(Extracted entries Opens)
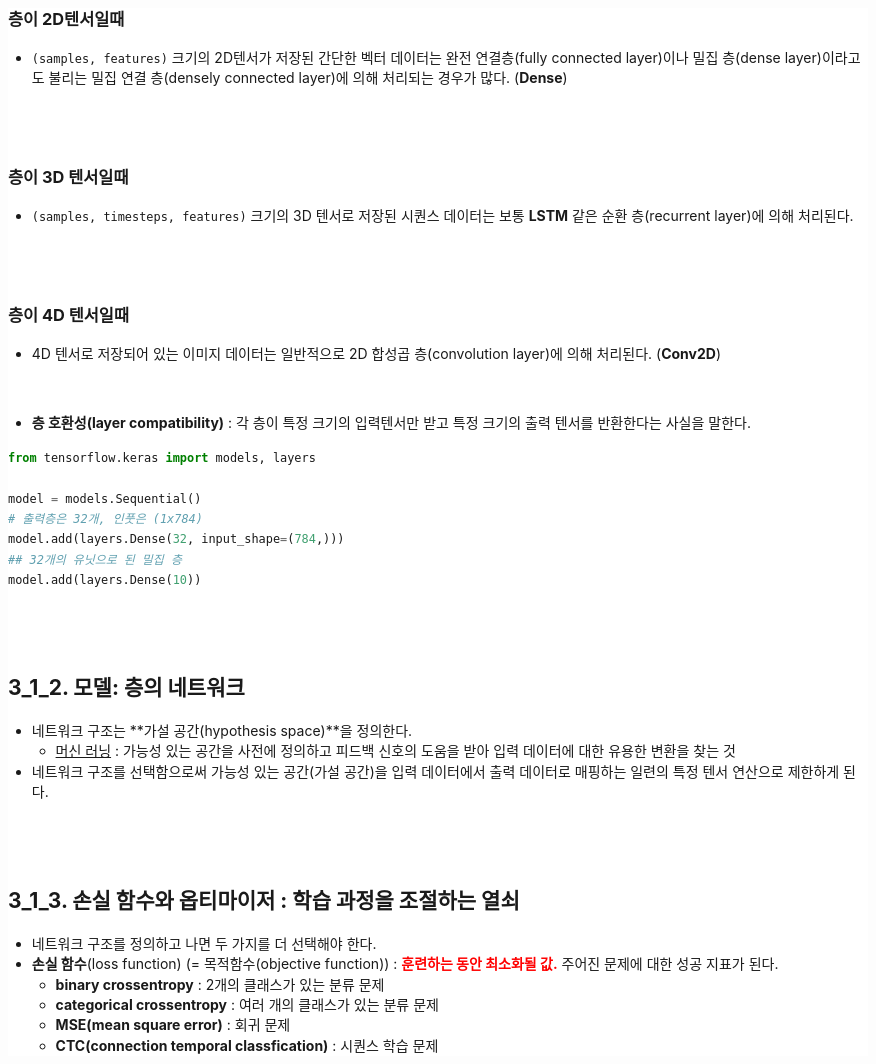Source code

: ### 층이 2D텐서일때

- `(samples, features)` 크기의 2D텐서가 저장된 간단한 벡터 데이터는 완전 연결층(fully connected layer)이나 밀집 층(dense layer)이라고도 불리는 밀집 연결 층(densely connected layer)에 의해 처리되는 경우가 많다. (**Dense**)

<br>
<br>

### 층이 3D 텐서일때

- `(samples, timesteps, features)` 크기의 3D 텐서로 저장된 시퀀스 데이터는 보통 **LSTM** 같은 순환 층(recurrent layer)에 의해 처리된다.

<br>
<br>

### 층이 4D 텐서일때

- 4D 텐서로 저장되어 있는 이미지 데이터는 일반적으로 2D 합성곱 층(convolution layer)에 의해 처리된다. (**Conv2D**)

<br/>

- **층 호환성(layer compatibility)** : 각 층이 특정 크기의 입력텐서만 받고 특정 크기의 출력 텐서를 반환한다는 사실을 말한다.

```python
from tensorflow.keras import models, layers

model = models.Sequential()
# 출력층은 32개, 인풋은 (1x784)
model.add(layers.Dense(32, input_shape=(784,))) 
## 32개의 유닛으로 된 밀집 층
model.add(layers.Dense(10))
```

<br>
<br>

## 3_1_2. 모델: 층의 네트워크

- 네트워크 구조는 **가설 공간(hypothesis space)**을 정의한다.
  - <u>머신 러닝</u> : 가능성 있는 공간을 사전에 정의하고 피드백 신호의 도움을 받아 입력 데이터에 대한 유용한 변환을 찾는 것
- 네트워크 구조를 선택함으로써 가능성 있는 공간(가설 공간)을 입력 데이터에서 출력 데이터로 매핑하는 일련의 특정 텐서 연산으로 제한하게 된다.

<br>
<br>

## 3_1_3. 손실 함수와 옵티마이저 : 학습 과정을 조절하는 열쇠

- 네트워크 구조를 정의하고 나면 두 가지를 더 선택해야 한다.
- **손실 함수**(loss function) (= 목적함수(objective function)) : <b><span style="color:red">훈련하는 동안 최소화될 값.</span></b> 주어진 문제에 대한 성공 지표가 된다.
  - **binary crossentropy** : 2개의 클래스가 있는 분류 문제
  - **categorical crossentropy** : 여러 개의 클래스가 있는 분류 문제
  - **MSE(mean square error)** : 회귀 문제
  - **CTC(connection temporal classfication)** : 시퀀스 학습 문제
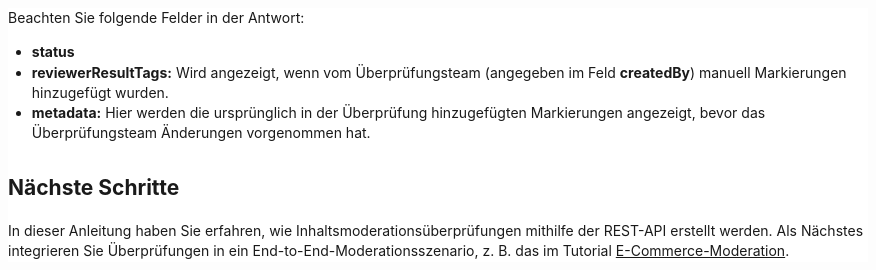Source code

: Beachten Sie folgende Felder in der Antwort:

- **status**
- **reviewerResultTags:** Wird angezeigt, wenn vom Überprüfungsteam (angegeben im Feld **createdBy**) manuell Markierungen hinzugefügt wurden.
- **metadata:** Hier werden die ursprünglich in der Überprüfung hinzugefügten Markierungen angezeigt, bevor das Überprüfungsteam Änderungen vorgenommen hat.

## <a name="next-steps"></a>Nächste Schritte

In dieser Anleitung haben Sie erfahren, wie Inhaltsmoderationsüberprüfungen mithilfe der REST-API erstellt werden. Als Nächstes integrieren Sie Überprüfungen in ein End-to-End-Moderationsszenario, z. B. das im Tutorial [E-Commerce-Moderation](./ecommerce-retail-catalog-moderation.md).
(Extracted entries Closes)
* [Exercise]:
Please show each line in the records above that contains "samples".

* [Exercise answer]:
- `(samples, features)` 크기의 2D텐서가 저장된 간단한 벡터 데이터는 완전 연결층(fully connected layer)이나 밀집 층(dense layer)이라고도 불리는 밀집 연결 층(densely connected layer)에 의해 처리되는 경우가 많다. (**Dense**)
- `(samples, timesteps, features)` 크기의 3D 텐서로 저장된 시퀀스 데이터는 보통 **LSTM** 같은 순환 층(recurrent layer)에 의해 처리된다.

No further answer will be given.